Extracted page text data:
---

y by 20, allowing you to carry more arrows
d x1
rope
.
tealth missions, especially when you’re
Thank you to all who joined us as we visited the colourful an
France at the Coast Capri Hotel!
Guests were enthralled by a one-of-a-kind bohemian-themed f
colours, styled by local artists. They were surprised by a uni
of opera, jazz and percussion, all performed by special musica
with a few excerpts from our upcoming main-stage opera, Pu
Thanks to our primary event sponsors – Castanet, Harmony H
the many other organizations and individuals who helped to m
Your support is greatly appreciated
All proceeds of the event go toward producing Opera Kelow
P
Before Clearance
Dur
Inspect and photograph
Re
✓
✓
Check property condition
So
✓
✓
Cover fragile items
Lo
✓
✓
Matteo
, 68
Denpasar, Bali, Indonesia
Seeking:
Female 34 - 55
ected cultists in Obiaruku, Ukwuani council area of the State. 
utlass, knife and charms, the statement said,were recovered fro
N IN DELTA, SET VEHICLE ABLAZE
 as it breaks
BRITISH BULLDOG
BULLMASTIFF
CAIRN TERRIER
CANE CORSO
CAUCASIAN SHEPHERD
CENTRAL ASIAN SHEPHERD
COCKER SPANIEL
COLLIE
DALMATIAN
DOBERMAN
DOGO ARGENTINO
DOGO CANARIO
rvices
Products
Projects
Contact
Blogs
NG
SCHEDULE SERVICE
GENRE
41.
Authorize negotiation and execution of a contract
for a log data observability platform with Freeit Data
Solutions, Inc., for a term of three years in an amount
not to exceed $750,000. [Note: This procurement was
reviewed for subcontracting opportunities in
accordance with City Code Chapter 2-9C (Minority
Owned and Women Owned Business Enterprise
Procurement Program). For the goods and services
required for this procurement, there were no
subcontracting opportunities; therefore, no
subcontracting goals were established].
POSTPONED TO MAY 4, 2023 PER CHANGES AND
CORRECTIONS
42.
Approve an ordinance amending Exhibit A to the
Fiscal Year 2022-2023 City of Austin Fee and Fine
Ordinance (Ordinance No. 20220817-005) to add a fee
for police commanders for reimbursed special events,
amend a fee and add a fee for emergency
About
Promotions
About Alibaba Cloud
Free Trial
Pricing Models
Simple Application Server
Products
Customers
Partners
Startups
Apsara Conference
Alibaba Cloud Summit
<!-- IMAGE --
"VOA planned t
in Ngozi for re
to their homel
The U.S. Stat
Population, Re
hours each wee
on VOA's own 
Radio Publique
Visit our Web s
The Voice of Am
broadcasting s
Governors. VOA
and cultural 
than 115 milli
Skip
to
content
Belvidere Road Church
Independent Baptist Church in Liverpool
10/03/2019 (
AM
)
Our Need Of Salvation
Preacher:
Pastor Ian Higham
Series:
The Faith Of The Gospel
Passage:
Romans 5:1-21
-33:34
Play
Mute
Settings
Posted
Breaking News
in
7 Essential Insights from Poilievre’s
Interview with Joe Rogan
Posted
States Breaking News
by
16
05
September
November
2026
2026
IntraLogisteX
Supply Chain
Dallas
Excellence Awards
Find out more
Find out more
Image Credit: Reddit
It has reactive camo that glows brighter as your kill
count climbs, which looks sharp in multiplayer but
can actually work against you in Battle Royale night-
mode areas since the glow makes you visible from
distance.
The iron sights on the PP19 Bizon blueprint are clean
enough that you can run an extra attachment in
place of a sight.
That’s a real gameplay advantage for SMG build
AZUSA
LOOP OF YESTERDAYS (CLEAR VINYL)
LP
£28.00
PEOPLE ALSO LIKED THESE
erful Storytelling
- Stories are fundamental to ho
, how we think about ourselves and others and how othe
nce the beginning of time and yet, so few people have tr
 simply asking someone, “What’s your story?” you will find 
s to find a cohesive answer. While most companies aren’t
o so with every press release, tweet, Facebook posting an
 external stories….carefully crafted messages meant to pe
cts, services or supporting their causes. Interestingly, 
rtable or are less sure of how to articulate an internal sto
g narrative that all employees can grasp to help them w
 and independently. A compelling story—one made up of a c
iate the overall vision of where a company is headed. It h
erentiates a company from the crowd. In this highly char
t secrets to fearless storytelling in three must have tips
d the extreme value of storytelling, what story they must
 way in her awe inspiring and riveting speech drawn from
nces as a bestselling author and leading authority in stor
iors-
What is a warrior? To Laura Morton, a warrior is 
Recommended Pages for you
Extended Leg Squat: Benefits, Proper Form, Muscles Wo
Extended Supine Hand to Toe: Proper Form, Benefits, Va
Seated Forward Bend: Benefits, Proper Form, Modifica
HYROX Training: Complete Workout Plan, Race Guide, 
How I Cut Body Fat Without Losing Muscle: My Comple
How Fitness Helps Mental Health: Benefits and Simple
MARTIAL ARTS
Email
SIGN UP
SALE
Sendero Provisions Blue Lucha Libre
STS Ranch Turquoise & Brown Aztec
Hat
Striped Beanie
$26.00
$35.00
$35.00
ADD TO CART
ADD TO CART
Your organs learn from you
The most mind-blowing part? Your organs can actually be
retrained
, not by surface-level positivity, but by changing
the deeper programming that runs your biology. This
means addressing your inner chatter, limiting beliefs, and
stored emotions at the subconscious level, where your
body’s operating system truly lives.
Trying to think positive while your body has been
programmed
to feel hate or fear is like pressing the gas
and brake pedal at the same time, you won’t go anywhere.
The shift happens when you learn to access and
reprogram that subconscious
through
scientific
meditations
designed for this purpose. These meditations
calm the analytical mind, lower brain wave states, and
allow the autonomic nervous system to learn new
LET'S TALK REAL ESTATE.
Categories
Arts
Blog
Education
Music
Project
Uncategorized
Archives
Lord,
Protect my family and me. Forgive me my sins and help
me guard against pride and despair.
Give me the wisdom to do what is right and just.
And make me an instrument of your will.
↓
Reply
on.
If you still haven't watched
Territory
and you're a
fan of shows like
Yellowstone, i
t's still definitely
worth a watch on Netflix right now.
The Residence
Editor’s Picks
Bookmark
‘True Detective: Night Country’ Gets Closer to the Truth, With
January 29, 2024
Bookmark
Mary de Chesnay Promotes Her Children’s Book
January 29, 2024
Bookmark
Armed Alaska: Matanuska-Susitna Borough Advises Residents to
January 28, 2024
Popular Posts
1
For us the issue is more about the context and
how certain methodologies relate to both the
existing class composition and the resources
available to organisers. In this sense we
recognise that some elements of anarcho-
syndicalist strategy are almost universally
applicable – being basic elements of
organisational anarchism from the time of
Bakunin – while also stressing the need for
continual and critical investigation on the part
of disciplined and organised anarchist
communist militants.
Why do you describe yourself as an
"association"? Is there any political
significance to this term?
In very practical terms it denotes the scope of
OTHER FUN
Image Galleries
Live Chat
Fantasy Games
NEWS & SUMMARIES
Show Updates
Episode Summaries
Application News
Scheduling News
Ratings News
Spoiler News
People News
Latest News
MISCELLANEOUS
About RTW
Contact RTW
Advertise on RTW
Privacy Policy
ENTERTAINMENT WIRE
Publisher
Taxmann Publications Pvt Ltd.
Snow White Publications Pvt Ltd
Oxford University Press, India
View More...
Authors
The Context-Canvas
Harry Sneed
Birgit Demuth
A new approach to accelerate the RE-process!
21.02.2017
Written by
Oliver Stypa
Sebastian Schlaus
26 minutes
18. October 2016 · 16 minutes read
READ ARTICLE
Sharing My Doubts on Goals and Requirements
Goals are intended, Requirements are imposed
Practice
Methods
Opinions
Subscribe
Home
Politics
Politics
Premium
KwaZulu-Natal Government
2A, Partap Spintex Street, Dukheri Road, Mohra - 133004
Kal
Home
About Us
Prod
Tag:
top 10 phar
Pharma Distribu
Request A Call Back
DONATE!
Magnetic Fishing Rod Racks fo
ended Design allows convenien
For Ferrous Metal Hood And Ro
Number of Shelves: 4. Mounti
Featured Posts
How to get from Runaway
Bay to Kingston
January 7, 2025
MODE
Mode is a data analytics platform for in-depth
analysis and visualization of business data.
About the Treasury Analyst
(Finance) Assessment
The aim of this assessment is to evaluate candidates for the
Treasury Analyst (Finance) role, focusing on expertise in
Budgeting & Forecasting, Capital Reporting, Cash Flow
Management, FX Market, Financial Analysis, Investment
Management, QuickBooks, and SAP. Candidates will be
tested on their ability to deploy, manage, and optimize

---

▶ YOUR ASSIGNMENT: Given the records above, reproduce precisely and only the lines between the line holding "can actually work" and the line holding "and how othe", inclusive.

▶ WORKED SOLUTION:
can actually work against you in Battle Royale night-
mode areas since the glow makes you visible from
distance.
The iron sights on the PP19 Bizon blueprint are clean
enough that you can run an extra attachment in
place of a sight.
That’s a real gameplay advantage for SMG build
AZUSA
LOOP OF YESTERDAYS (CLEAR VINYL)
LP
£28.00
PEOPLE ALSO LIKED THESE
erful Storytelling
- Stories are fundamental to ho
, how we think about ourselves and others and how othe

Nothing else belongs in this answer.